* [Lesetext]
Organisationsmangel innerhalb Telekom AG rechtfertigt Ansprüche von Mitbewerbern

Oberlandesgericht Koeln

Urteil v. 08.01.2010 - Az.: 6 U 106/09

Leitsatz

Führt ein innerbetrieblicher Vorgang bei der Telekom AG dazu, dass ein Kundenauftrag nicht wunschgemäß durchgeführt wird und zu Lasten der Mitbewerber geht, ist darin ein Organisationsmangel zu sehen. Dieser bewusst hingenommene und gezielte Organisationsmangel genügt zur Annahme eines objektiven Wettbewerbsverstoßes.

Sachverhalt

Bei den Parteien handelte es sich um Wettbewerber auf dem Telekommunikationsmarkt. Die Kunden der Beklagten, der Deutschen Telekom AG, konnten ihre Anschlüsse dauerhaft auf das Netz der Klägerin vor-einstellen lassen ("Preselection"). In einem Fall wurde sie beauftragt nur die Rufnummeranzeige zu aktivieren, dabei hob sie - obwohl hierfür kein Auftrag bestand - die "Preselection" auf.

* [Aufgabe]
Führen Sie den Lesetext über das Urteil zum Organisationsmangel bei der Telekom AG weiter und beginnen Sie direkt nach seinem letzten Satz.

* [Inhalt des Datensatzes]

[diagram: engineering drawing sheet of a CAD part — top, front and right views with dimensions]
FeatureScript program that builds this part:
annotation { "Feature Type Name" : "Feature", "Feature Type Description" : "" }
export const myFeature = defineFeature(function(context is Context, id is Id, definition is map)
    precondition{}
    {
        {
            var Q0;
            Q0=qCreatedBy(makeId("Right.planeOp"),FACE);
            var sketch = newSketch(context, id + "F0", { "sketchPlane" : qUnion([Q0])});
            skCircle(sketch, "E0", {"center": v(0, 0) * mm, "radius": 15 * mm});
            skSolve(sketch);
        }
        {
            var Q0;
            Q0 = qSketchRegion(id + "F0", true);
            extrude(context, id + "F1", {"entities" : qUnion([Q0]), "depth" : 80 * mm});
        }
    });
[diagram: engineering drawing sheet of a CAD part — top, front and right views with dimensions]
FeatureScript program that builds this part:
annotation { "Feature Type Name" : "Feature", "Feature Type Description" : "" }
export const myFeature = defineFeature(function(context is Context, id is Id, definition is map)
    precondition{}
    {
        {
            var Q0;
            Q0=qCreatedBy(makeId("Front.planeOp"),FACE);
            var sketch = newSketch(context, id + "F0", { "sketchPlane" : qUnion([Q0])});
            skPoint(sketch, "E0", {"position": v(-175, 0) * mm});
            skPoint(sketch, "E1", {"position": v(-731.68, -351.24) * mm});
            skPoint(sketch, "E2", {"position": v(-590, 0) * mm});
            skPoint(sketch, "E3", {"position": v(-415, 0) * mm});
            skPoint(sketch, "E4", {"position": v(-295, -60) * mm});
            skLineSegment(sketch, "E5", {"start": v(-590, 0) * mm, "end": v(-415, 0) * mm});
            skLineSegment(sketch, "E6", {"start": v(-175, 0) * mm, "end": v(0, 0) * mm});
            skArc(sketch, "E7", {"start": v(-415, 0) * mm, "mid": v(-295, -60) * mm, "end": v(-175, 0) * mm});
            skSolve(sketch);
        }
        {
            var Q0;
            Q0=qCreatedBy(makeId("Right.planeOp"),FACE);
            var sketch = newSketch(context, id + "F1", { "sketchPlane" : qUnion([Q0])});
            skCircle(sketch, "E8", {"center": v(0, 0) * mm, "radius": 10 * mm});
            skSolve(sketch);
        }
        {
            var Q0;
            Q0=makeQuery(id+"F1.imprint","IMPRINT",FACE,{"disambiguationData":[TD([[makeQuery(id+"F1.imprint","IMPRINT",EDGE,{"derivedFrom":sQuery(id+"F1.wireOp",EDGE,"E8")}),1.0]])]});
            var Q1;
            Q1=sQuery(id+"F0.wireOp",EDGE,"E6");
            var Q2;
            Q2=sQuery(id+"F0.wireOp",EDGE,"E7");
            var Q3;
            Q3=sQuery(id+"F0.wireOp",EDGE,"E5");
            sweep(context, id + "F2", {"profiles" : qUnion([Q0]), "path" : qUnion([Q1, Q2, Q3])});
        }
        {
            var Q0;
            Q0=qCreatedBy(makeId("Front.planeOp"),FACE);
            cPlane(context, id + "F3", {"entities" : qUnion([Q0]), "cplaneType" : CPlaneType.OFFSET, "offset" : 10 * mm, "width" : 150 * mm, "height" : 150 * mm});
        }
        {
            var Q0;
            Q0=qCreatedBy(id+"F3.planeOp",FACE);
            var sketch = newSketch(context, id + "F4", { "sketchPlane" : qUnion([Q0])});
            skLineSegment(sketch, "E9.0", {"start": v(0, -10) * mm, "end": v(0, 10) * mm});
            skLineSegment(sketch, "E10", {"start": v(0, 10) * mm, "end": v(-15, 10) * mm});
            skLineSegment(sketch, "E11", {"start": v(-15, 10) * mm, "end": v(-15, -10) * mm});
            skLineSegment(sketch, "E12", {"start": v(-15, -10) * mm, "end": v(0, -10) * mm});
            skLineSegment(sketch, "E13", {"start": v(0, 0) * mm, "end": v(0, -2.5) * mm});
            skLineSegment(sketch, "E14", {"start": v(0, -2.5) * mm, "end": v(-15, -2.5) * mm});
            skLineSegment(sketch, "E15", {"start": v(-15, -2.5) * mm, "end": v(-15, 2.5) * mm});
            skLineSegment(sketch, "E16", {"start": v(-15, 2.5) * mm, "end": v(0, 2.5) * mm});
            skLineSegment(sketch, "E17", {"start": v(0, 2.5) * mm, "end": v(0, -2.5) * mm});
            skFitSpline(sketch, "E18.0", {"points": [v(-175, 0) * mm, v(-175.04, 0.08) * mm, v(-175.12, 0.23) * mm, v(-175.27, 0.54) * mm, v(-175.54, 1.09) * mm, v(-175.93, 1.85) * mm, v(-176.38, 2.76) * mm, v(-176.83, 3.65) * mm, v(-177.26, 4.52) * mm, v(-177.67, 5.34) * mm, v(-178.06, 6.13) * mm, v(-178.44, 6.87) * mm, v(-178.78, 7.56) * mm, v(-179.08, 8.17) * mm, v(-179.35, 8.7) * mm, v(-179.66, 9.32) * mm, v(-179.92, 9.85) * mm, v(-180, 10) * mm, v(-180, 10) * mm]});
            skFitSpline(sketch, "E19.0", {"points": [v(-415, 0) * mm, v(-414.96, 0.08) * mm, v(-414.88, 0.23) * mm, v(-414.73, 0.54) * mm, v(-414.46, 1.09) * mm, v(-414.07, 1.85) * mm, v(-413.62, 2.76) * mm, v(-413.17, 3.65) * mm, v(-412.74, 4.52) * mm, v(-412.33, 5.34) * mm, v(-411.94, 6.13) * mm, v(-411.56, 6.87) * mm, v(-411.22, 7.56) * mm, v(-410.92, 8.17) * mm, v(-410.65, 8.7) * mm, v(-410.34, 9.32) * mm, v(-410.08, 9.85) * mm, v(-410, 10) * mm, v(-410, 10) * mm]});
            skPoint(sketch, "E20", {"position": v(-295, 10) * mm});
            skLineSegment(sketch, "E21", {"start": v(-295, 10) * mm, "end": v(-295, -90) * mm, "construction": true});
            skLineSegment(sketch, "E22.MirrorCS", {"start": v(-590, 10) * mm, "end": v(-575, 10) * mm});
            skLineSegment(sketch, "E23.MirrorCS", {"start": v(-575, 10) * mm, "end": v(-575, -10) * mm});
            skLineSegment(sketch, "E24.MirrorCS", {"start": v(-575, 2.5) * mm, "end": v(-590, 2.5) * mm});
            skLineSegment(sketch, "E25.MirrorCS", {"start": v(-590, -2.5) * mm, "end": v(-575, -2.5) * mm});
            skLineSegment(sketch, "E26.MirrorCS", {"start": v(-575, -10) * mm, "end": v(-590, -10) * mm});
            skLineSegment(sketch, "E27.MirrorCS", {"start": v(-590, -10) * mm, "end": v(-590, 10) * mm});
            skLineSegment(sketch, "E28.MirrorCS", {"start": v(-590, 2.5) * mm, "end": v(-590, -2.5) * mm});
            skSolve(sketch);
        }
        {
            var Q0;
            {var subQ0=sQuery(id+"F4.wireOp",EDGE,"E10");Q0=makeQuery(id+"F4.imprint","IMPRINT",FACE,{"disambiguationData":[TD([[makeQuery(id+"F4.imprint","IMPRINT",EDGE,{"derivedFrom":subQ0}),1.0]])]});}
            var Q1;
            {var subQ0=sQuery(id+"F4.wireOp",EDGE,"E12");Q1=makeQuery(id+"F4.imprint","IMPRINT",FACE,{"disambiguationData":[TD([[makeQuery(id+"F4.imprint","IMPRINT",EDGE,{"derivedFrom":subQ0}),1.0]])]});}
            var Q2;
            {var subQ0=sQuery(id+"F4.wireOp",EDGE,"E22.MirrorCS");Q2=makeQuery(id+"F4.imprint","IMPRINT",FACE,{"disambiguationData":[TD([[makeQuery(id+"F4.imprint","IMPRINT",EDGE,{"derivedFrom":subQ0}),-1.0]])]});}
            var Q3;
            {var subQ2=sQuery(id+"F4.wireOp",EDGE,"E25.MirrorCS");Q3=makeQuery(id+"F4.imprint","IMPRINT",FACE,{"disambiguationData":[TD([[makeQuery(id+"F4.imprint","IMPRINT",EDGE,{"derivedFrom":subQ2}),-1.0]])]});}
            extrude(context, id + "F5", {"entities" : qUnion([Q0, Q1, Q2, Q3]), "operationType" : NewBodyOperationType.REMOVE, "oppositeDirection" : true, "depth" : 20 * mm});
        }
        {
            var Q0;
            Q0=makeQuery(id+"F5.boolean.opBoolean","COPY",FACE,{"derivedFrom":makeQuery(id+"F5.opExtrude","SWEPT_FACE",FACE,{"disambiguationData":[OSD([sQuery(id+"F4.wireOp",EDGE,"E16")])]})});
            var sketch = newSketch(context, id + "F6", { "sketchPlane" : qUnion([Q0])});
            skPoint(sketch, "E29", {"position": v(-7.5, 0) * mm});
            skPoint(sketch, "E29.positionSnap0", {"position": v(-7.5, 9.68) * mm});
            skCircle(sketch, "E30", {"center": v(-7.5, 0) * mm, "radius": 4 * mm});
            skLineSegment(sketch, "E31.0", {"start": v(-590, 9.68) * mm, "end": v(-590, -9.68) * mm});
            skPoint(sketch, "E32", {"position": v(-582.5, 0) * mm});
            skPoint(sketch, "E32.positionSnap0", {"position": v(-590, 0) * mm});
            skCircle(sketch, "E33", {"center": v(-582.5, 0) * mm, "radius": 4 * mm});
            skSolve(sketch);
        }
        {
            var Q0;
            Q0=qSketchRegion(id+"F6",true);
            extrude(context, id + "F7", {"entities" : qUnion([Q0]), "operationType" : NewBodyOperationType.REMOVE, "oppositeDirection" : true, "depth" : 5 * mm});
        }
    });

* [Endgültige Antwort]
Die Klägerin sah darin eine unlautere Mitbewerberbehinderung und ersuchte gerichtliche Hilfe. Die Telekom wandte ein, dass der zuständige Mitarbeit wohl einen Bedienfehler gemacht habe. Dafür müsse sie ihrer Ansicht nach nicht einstehen.

Entscheidungsgründe

Die Richter gaben der Klage statt.

Sie begründeten ihre Entscheidung damit, dass die Telekom nicht habe darlegen können, dass es sich vorliegend um einen versehentlichen und einmaligen Eingabefehler des Mitarbeiters gehandelt habe.

Vielmehr sei die Aufhebung der dauerhaften Voreinstellung "Preselection" ein technischer Fehler, der bei genügender Überwachung und ausreichender Organisation beherrschbar gewesen wäre. Diese Fehlerquelle habe die Beklagte allerdings in Kauf genommen und intern nicht ordnungsgemäß überwacht.

Dieser innerbetriebliche Vorgang bei der Telekom AG habe dazu geführt, dass Kundenaufträge nicht wunschgemäß durchgeführt wurden und dabei zu Lasten der Mitbewerber gingen. Dies sei ein bewusster und zielgerichteter Organisationsmangel, der wettbewerbswidrig sei und Verletzungsansprüche begründe.